══ WORKING DATA ══
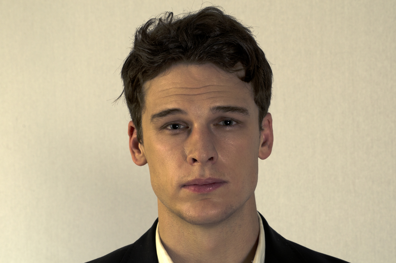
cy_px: 132
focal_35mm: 117
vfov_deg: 11.7
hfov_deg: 17.5
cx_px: 198
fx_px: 1284
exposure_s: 1/60
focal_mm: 78
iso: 100
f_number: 14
═══
● WHAT TO DO: Every entry above is to be transcribed exactly, with all pictures left out.

● ANSWER SECTION:
cy_px: 132
focal_35mm: 117
vfov_deg: 11.7
hfov_deg: 17.5
cx_px: 198
fx_px: 1284
exposure_s: 1/60
focal_mm: 78
iso: 100
f_number: 14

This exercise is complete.